MNE português diz que serviços estão focados nos portugueses
Desespero. Palavra que traduz o estado de espírito dos comerciantes madeirenses na África do Sul após quatro dias de saques, de vandalismo, de roubo e de incêndios. A violência parece não dar tréguas e a fúria dos manifestantes é tamanha que ninguém os consegue parar.
“No domingo, a loja estava aberta e as pessoas começaram a gritar aqui em baixo. Ligaram-me a dizer que estavam a entrar para dentro da loja e que não os conseguiam parar”, descreve Nuno Gonçalves, emigrante madeirense que viu a sua loja ser totalmente ‘varrida’ na tarde/noite desta terça-feira, em Durban.
“A polícia estava lá e depois foram embora.

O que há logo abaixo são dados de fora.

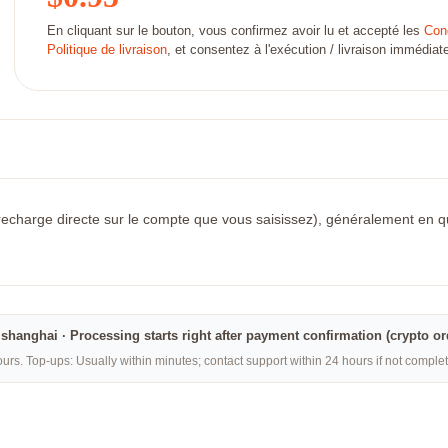
En cliquant sur le bouton, vous confirmez avoir lu et accepté les
Cond
Politique de livraison
, et consentez à l'exécution / livraison immédi
recharge directe sur le compte que vous saisissez), généralement en quel
na·shanghai · Processing starts right after payment confirmation (crypto o
rs. Top-ups: Usually within minutes; contact support within 24 hours if not compl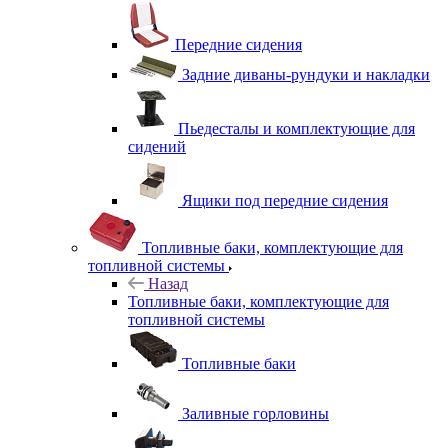
Передние сидения
Задние диваны-рундуки и накладки
Пьедесталы и комплектующие для
сидений
Ящики под передние сидения
Топливные баки, комплектующие для
топливной системы
Назад
Топливные баки, комплектующие для
топливной системы
Топливные баки
Заливные горловины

Não fizeram nada, não dispararam para ninguém. Deixaram os manifestantes tomarem conta de tudo”, disse revoltado.
O homem natural do Estreito da Calheta descreve “contentores estragados, alguns roubados, coisas pelo chão”.
“Uma desgraça, só me apetece chorar”, lamenta.
O madeirense explica que ninguém conseguia fazer nada devido à grande quantidade de manifestantes que estava a invadir o seu estabelecimento comercial.
“Não se conseguia fazer nada, eles eram muitos. Os seguranças não podiam fazer nada”.
Nuno Gonçalves aponta o dedo à inércia da polícia local. “Nem tinham balas, não estão preparados para uma coisa desta”, aponta.
“Não temos dormido quase nada. Estamos toda a noite preparados para que aconteça algo. Trancamos tudo. Só se ouvia disparos durante toda a noite, barulho. Estávamos com medo que viessem para as casas”, descreve, visivelmente receoso.
Felizmente, diz-nos o madeirense que “toda a comunidade tem ajudado bastante”.
“Todos têm colocado contentores e outras coisas para impedi-los de virem, para mandá-los para trás.
Eles [manifestantes] vêm de todo o lado dos campos Squatters. Está a ser um problema muito grande”, continua.
Desafiado a descrever a destruição no seu negócio, Nuno Gonçalves garantiu, comovido, que tinha dificuldades em explicar. “Está tudo destruído. Toda a eletricidade, água a derramar, chão inundado, montras partidas, não consigo explicar, é uma desgraça”.
“A gente precisa de fé”, concluiu o comerciante.
O ministro dos Negócios Estrangeiros português afirmou ontem que os serviços diplomáticos na África do Sul estão focados no apoio aos portugueses e voltou a pedir cautela à comunidade, num momento em se verificam várias manifestações violentas. “Espero que os acontecimentos que estão a afligir a África do Sul terminem o mais depressa possível”, afirmou Augusto Santos Silva à Lusa, confiando que a normalidade regresse.
Nas ruas do país, milhares de sulafricanos têm saqueado lojas, atacado equipamentos públicos e vandalizado as ruas, protestando contra a crise económica e exigindo a libertação do ex-presidente Jacob Zuma, preso na semana passada por desrespeito a uma ordem do Tribunal Constitucional, a mais alta instância judicial do país. “Tomei muito boa nota dos apelos à calma e ao respeito pelas decisões dos tribunais sul-africanos que o Presidente [Ramaphosa] fez e tem insistentemente feito”, disse o chefe da diplomacia portuguesa.
A África do Sul conta com cerca de 450 mil portugueses e lusodescendentes e Santos Silva admitiu que os serviços consulares estão focados no apoio à comunidade. “Como todos compreenderão, a minha prioridade, a minha preocupação, é com a situação dos portugueses”, disse. “Infelizmente já temos a lamentar prejuízos em bens, […] mas felizmente no momento em que falo não há nenhuma notícia de que a segurança física dos portugueses tivesse estado em perigo”, acrescentou o governante. O ministro reafirmou os apelos feitos pela secretária de Estado das Comunidades Portuguesas, Berta Nunes, pedindo “a máxima cautela e a máxima prudência” por parte dos compatriotas num momento de crise social no país.